Thanks NotReady! so you mean the usual dose for ceftriaxone is 50-75mg/kg/dose? if so I feel better about the dosaging. I always look up my doses in peds, yes even with tylenol and motrin because floating between adult and peds can blur the lines sometimes and I just like being sure.

I even had a question of how fast antibiotics should go in per minute? But I guess that is not so big of a deal once the dosage and volume of fluids is safe???? am i right or????

But thanks for your reply!

NotReady4PrimeTime, RN

Specializes in NICU, PICU, PCVICU and peds oncology. Has 25 years experience.

Generally speaking ceftriaxone isn't prescribed for any of the garden-variety bugs. It's often given in the setting of sepsis as an initial antimicrobial while cultures are pending because of its broad spectrum and the fact it can be given IM. Rarely do we see it given as THE antimicrobial for duration of treatment for serious infection though.

Fluid boluses are usually 10 mL/kg x as many as needed to reach hemodynamic stability.
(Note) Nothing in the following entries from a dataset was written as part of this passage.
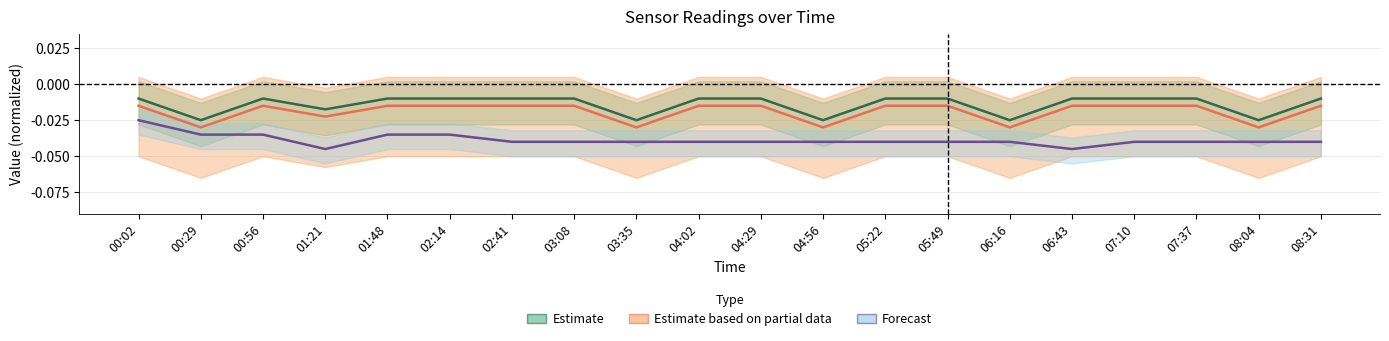

The Temp series shows -0.1 at 08:04. True or false?

False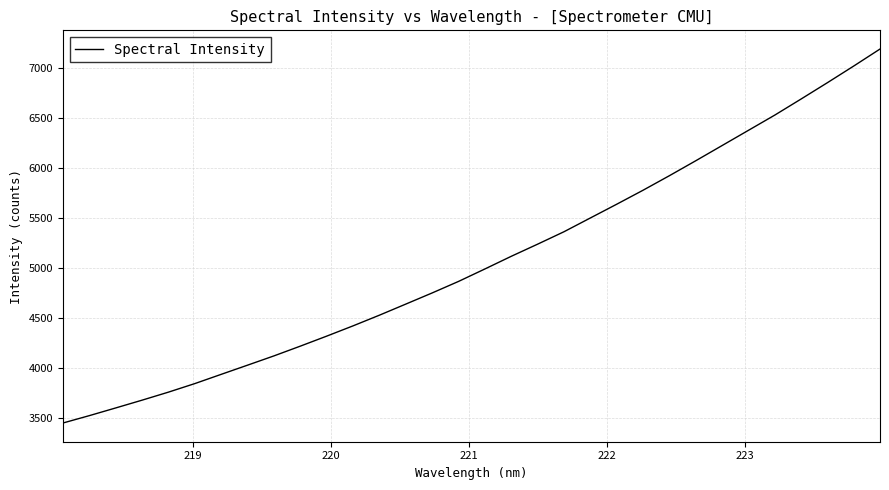

What is the minimum value shown in the chart?

3446.7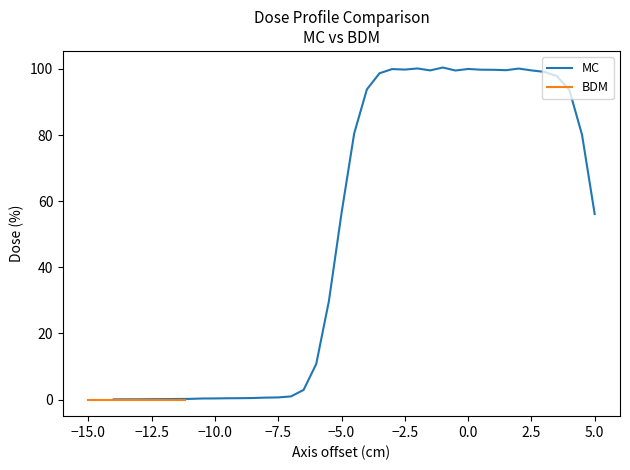

True or false: BDM has more than 2 points higher than both neighbors.

False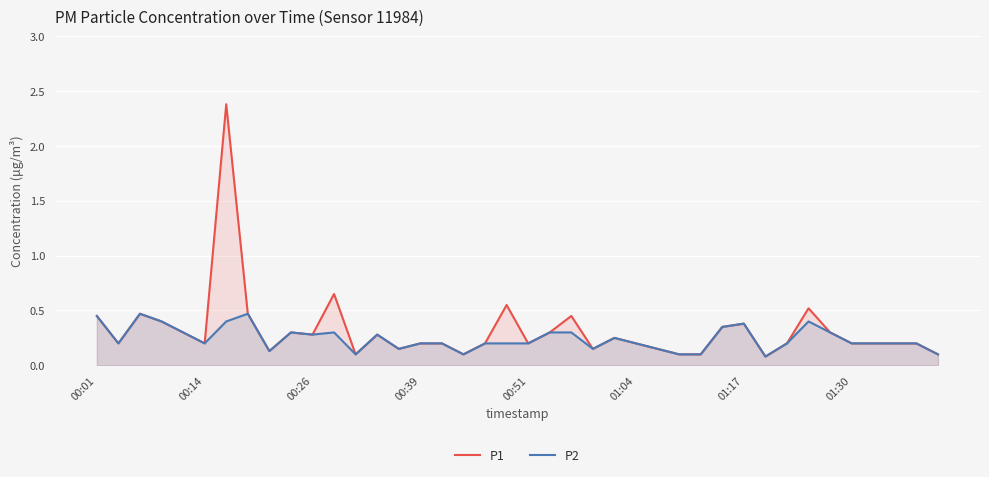

Which series has the largest range (max minus min)?

P1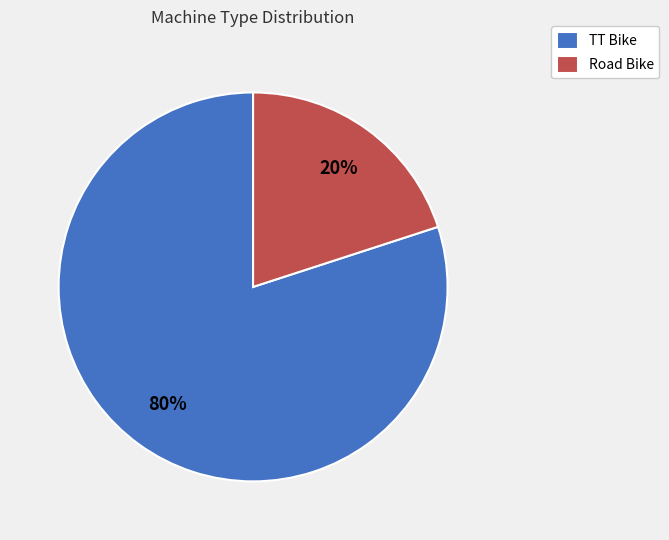

Between TT Bike and Road Bike, which is larger?

TT Bike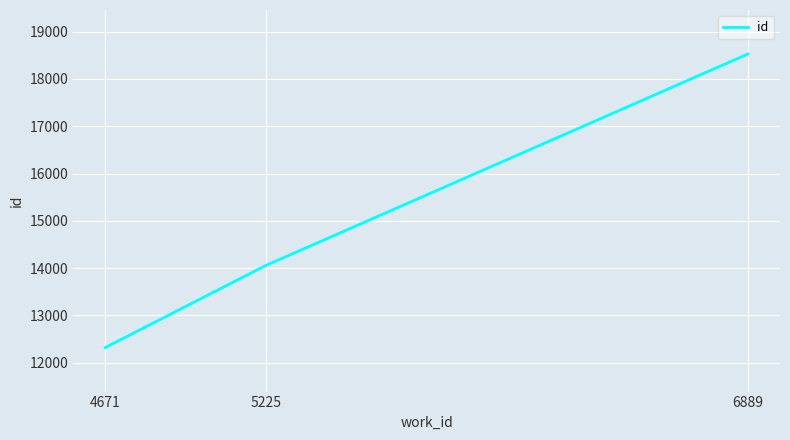

Count the values in the range 12322 to 18525.

3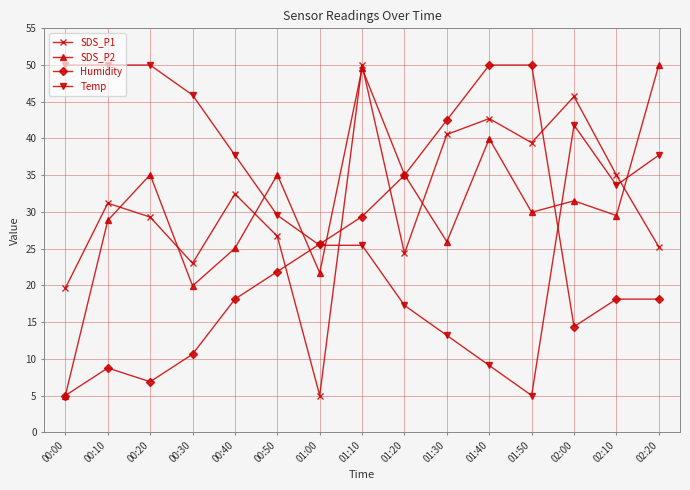

Where do SDS_P1 and Humidity first cross each other?

00:50 and 01:00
If you're already up to 60 mL/kg then it might be time to consider norepinephrine as an adjunct to fluid. As long as you're not squeezing an empty tank, norepi is the best inotrope for shock in kids. Even kids with congenital heart conditions will typically tolerate a large volume of fluid.

There are a number of drugs that can be given IV direct over 3-5 minutes. They include morphine, midazolam, lorazepam, diazepam, ketamine, propofol, fentanyl, succinylcholine, rocuronium, vecuronium, pancuronium, ketorolac, hydrocortisone, dexamethasone, ondansetron, metoclopramide, cefazolin, ampicillin, meropenem, gentamicin, tobramycin, digoxin, atropine, diphenhydramine, dimenhydrinate, naloxone, flumazenil and vitamin K. Antibiotics such as cetotaxime, ceftriaxone, cefuroxime, imipenem, piperacillin (+/- tazobactam) and penicillin G can be ifused over 5-30 minutes. Others such as ciprofloxacin, levofloxacin, metronidazole, clindamycin, and vancomycin should run over at least 1 hour and amphotericin B over at least 2 hours. You probably won't be administering most of these to peds patients in the ER but you never know.